Dancers perform at Kansas City’s World Refugee Day event held on Saturday at the Kansas City Public Library’s Northeast Branch. (Teagan King | Flatland)

Reda Ibrahim, a visitor at the event, started his own business as another way to provide support and resources for refugees in Kansas City. 

His company, RK Contractors, hires Middle Eastern refugees and teaches them how to find and keep jobs, as well as non-career skills like renting a house and learning U.S. cultural customs. 

“When I came here, I didn’t find enough resources to help me out, so I struggled to start and basically make the way. So I’m making the way (for others),” Ibrahim said. 

Ibrahim also runs a nonprofit, Mercy in the City, to create housing for refugees and displaced persons to help them become self-sufficient. He is now planning on creating a Middle Eastern Chamber of Commerce. The current Chamber of Commerce provides no representation for business owners like him, Ibrahim said, so he wants to create this new Chamber of Commerce to better represent businesses run by people with Middle Eastern backgrounds. 

His business and organizations, as well as events like World Refugee Day, are important to welcoming new arrivals and helping them truly become part of the Kansas City community, Ibrahim said. 

“If we’re not gonna absorb these minorities in the fabric of the society, they’re gonna create their own bubble, and this is going to create more segregation,” he said. “They’re gonna create a more, not diverse, but divided, city and we don’t want that because I love this city.” 

Multiple food trucks were also at the event, including Sugar Skull Grill. Though not a refugee or immigrant himself, owner and founder Ricky Franco said he was inspired by his family’s story and history in the restaurant industry to start his own company. 

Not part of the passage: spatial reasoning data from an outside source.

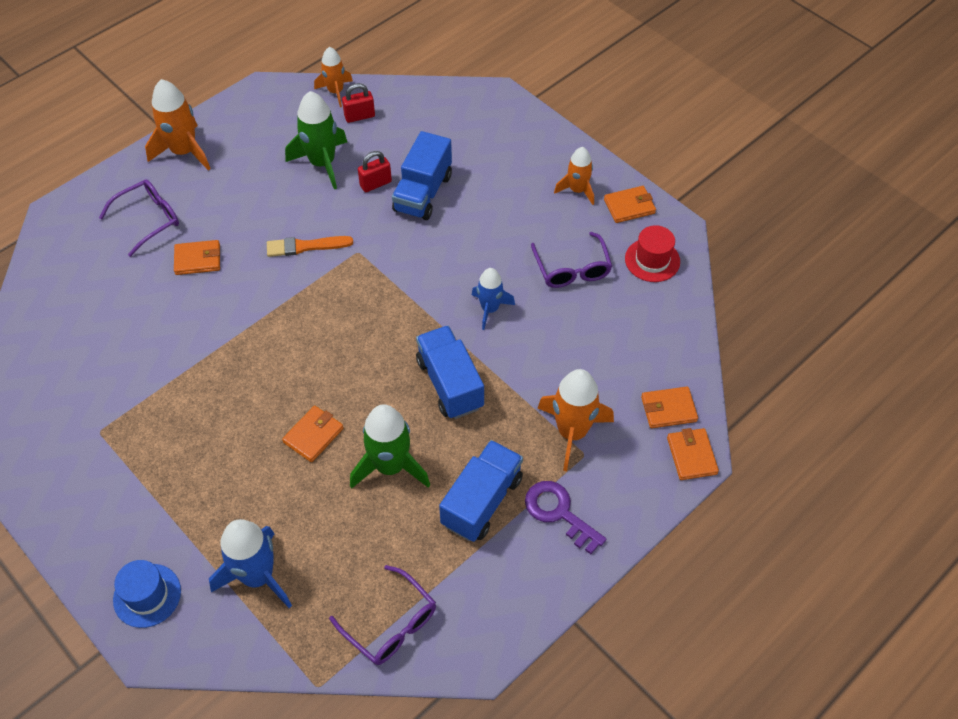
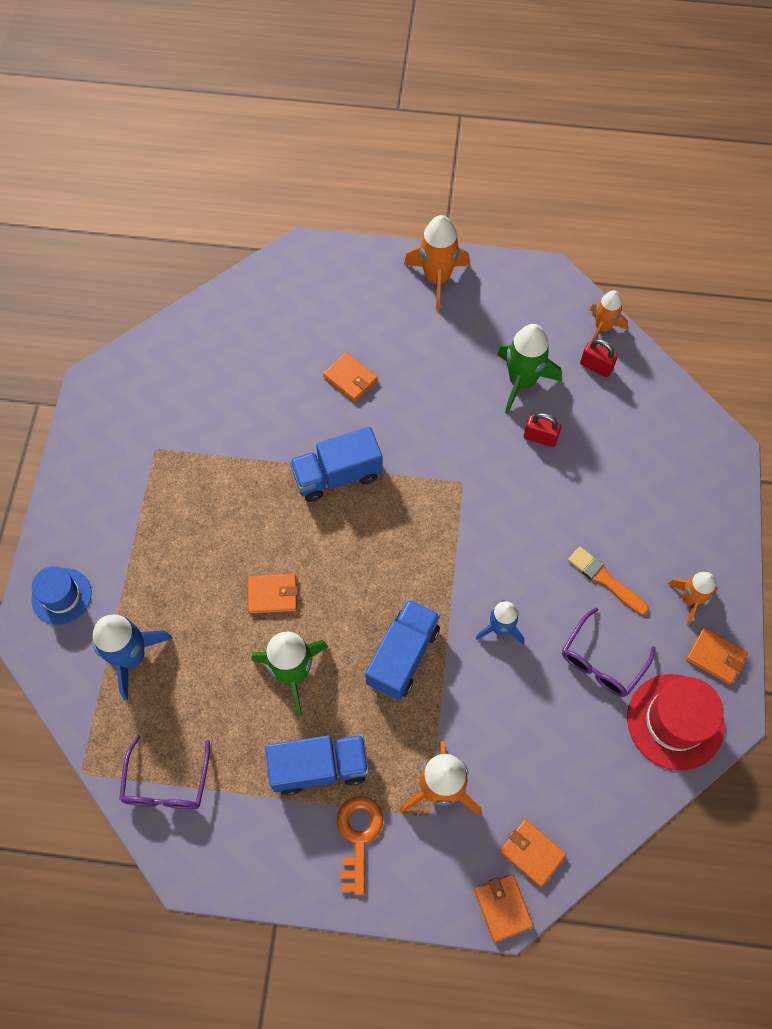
camera: 50 degrees right, 10 degrees up
purple glasses [99,179,179,257] -> none
orange brush [267,236,353,257] -> orange brush moved to [568,547,649,615]
blue truck [392,131,452,220] -> blue truck moved to [290,427,382,502]
purple key [525,481,606,554] -> orange key [337,796,383,895]
red hat [625,225,680,282] -> red hat [627,674,725,771], size x1.55
orange wallet [667,428,719,480] -> orange wallet turned 60 degrees counterclockwise [474,874,533,942]

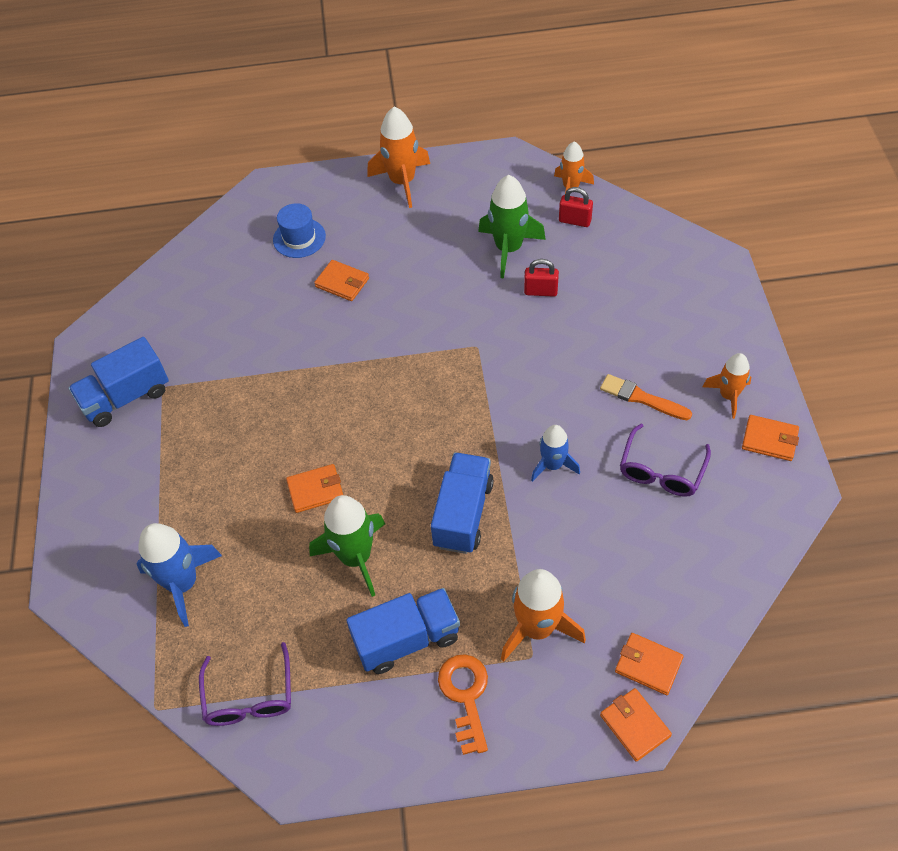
camera: 10 degrees left, 10 degrees down
blue hat [31,566,91,625] -> blue hat moved to [273,203,326,258]
blue truck [290,427,382,502] -> blue truck moved to [68,337,169,427]
red hat [627,674,725,771] -> none

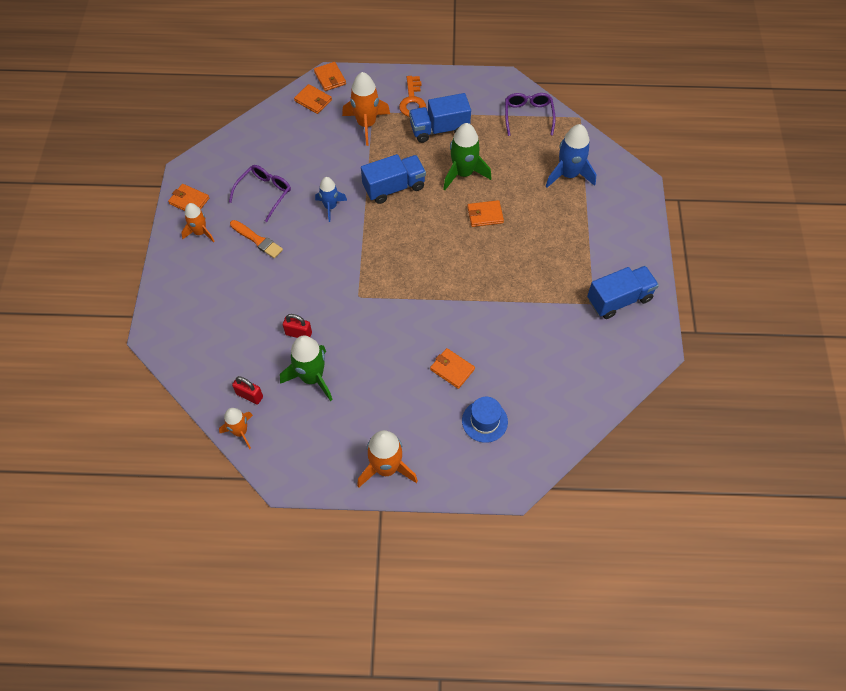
camera: 175 degrees left, 5 degrees up
blue truck [431,453,494,554] -> blue truck turned 135 degrees counterclockwise [361,154,426,204]

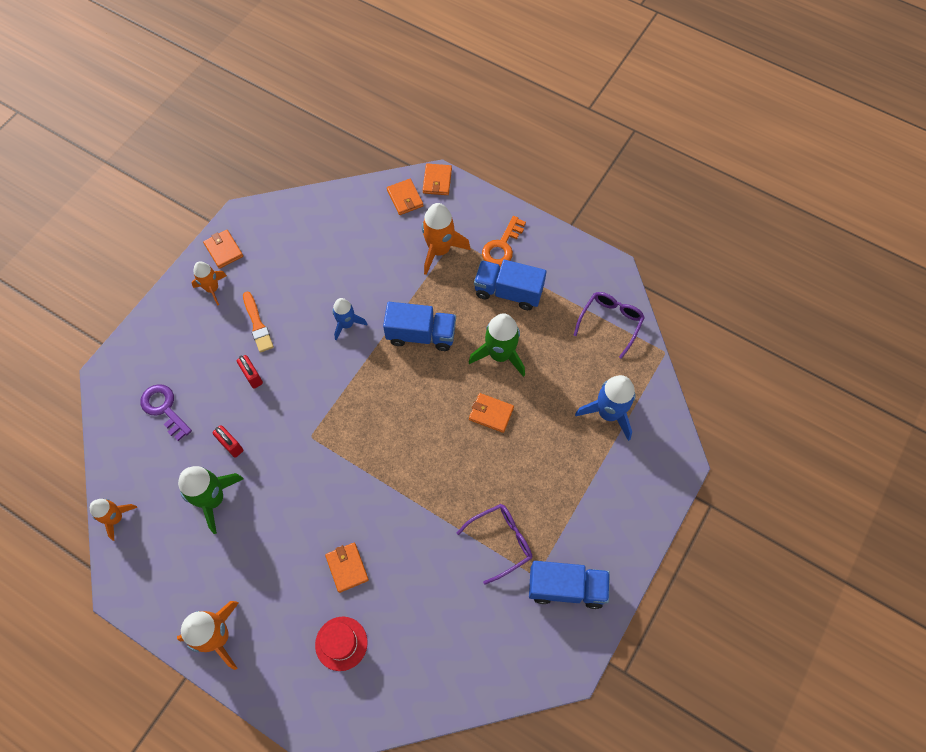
camera: 30 degrees right, 5 degrees up
purple glasses [229,165,291,222] -> purple glasses moved to [457,504,532,585]
red padlock [232,376,263,404] -> red padlock moved to [237,355,263,389]
blue hat [462,397,508,443] -> red hat [315,617,368,671]
none -> purple key [140,384,192,441]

He said his dad and uncle came to the U.S. with $5,000 and a goal to open a restaurant, so the inspiration for his Sugar Skull food truck had “been in the family a while” after seeing his family’s business 

Jerusalem Cafe, another popular food truck, was at the event, as well as speakers with the United Nations (UN), which created World Refugee Day under the UN’s 1951 Refugee Convention to celebrate refugees’ courage. The UN has designated June 20 as the official World Refugee Day.

Martin Okpareke and Abdul Bakar, two local residents and former refugees, spoke at the event on behalf of the UN about their experiences and why this event is important to them. 

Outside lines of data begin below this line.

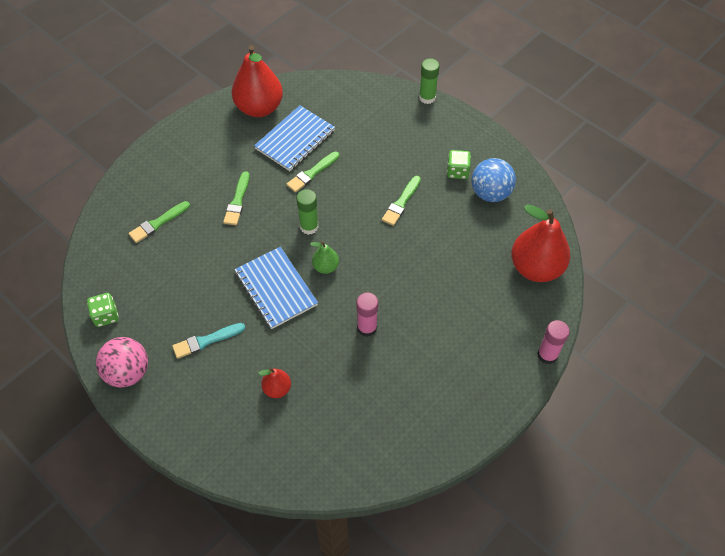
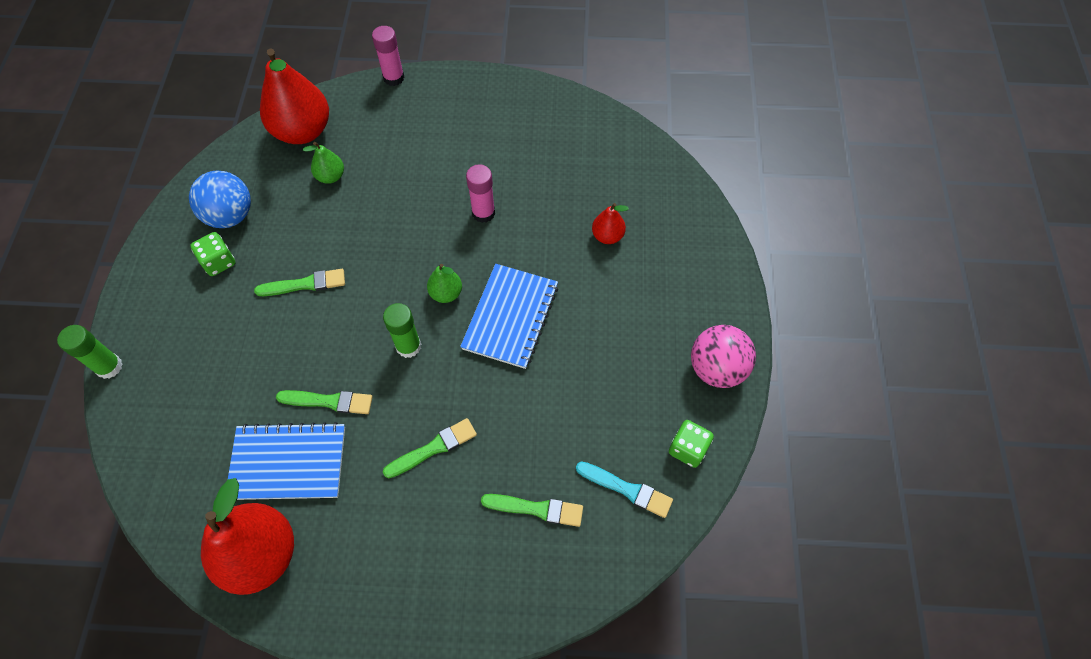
camera: 130 degrees left, 5 degrees up
turquoise brush [172,323,245,359] -> turquoise brush moved to [576,461,673,518]
none -> green pear [303,142,344,184]

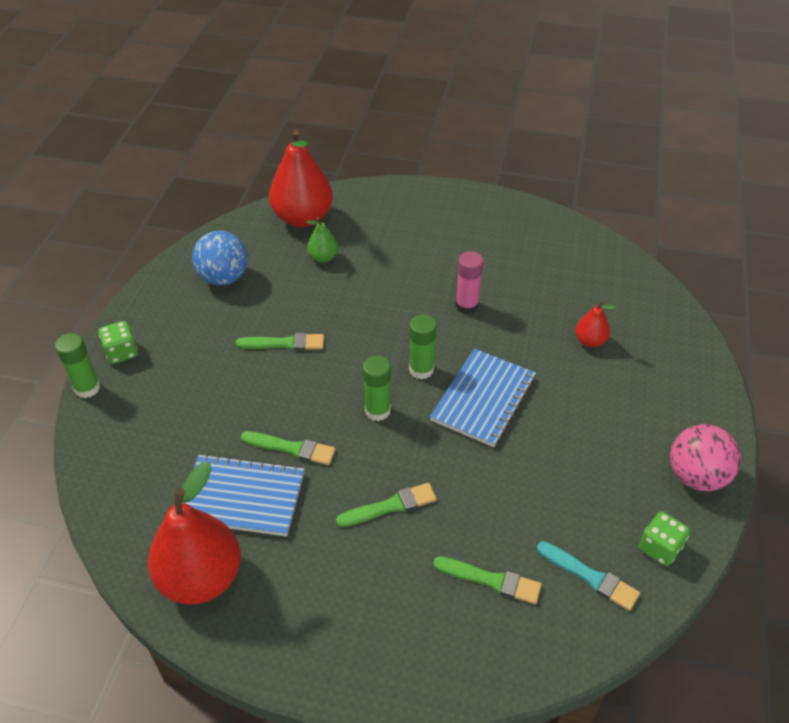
camera: 10 degrees right, 15 degrees down
green dice [190,232,235,276] -> green dice moved to [99,321,138,364]
pink glue stick [372,26,405,86] -> none
green pear [427,264,462,303] -> green glue stick [409,315,437,379]

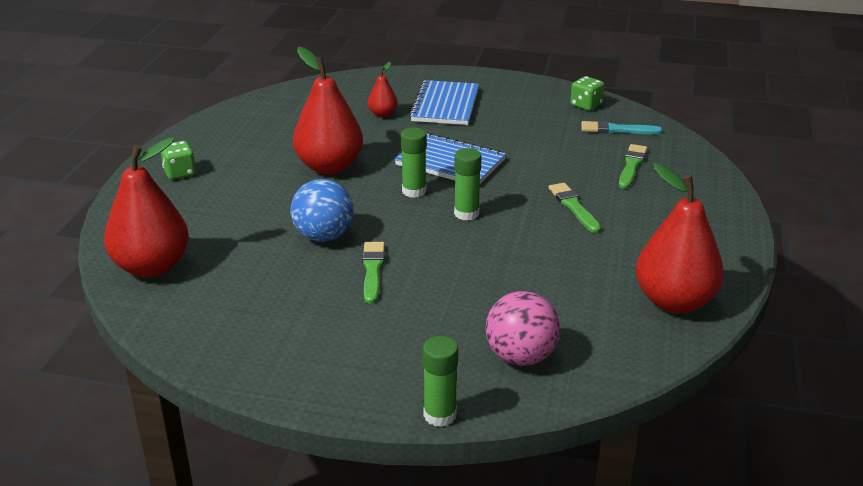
camera: 90 degrees left, 15 degrees down
green dice [99,321,138,364] -> green dice moved to [160,141,196,180]
blue notebook [183,454,305,537] -> blue notebook moved to [409,80,479,125]
blue ball [192,231,248,285] -> blue ball moved to [291,179,353,242]
green brush [241,431,336,465] -> none
green pear [306,217,338,263] -> none
pink glue stick [456,251,484,314] -> red pear [293,47,363,174]
turquoise brush [537,541,640,611] -> turquoise brush turned 120 degrees counterclockwise [581,121,662,134]
pink ball [670,424,741,491] -> pink ball moved to [486,291,560,366]

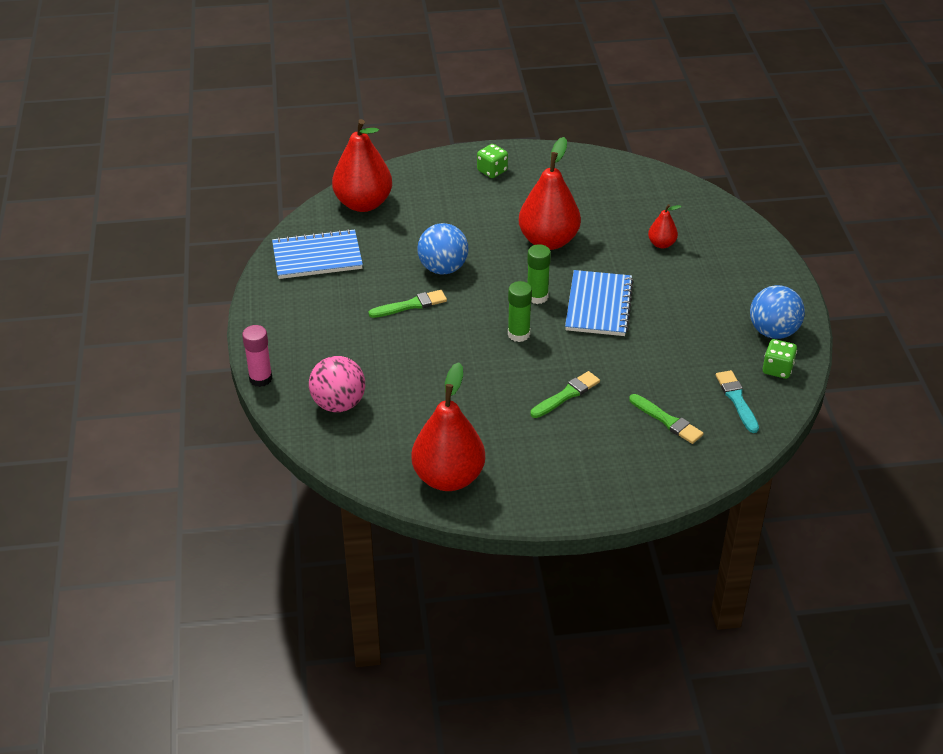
camera: 70 degrees right, 10 degrees up
blue notebook [409,80,479,125] -> blue notebook moved to [272,229,363,279]
green glue stick [423,336,458,427] -> pink glue stick [242,325,273,387]
green brush [619,144,647,189] -> green brush turned 45 degrees clockwise [629,394,704,444]
none -> blue ball [750,285,805,339]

Mayor Quinton Lucas also briefly stopped by the celebration to speak with attendees. He said Kansas City’s cultural diversity, especially in the Northeast area, which historically has been a local gateway for immigrants, is beneficial for the city. 

“(The cultural diversity) welcomes new people, welcomes more business opportunities, and lets us be this great place,” Lucas said. 

Teagan King is a University of Missouri journalism student and summer reporting intern at Kansas City PBS and Missouri Business Alert, a fellow member of the KC Media Collective.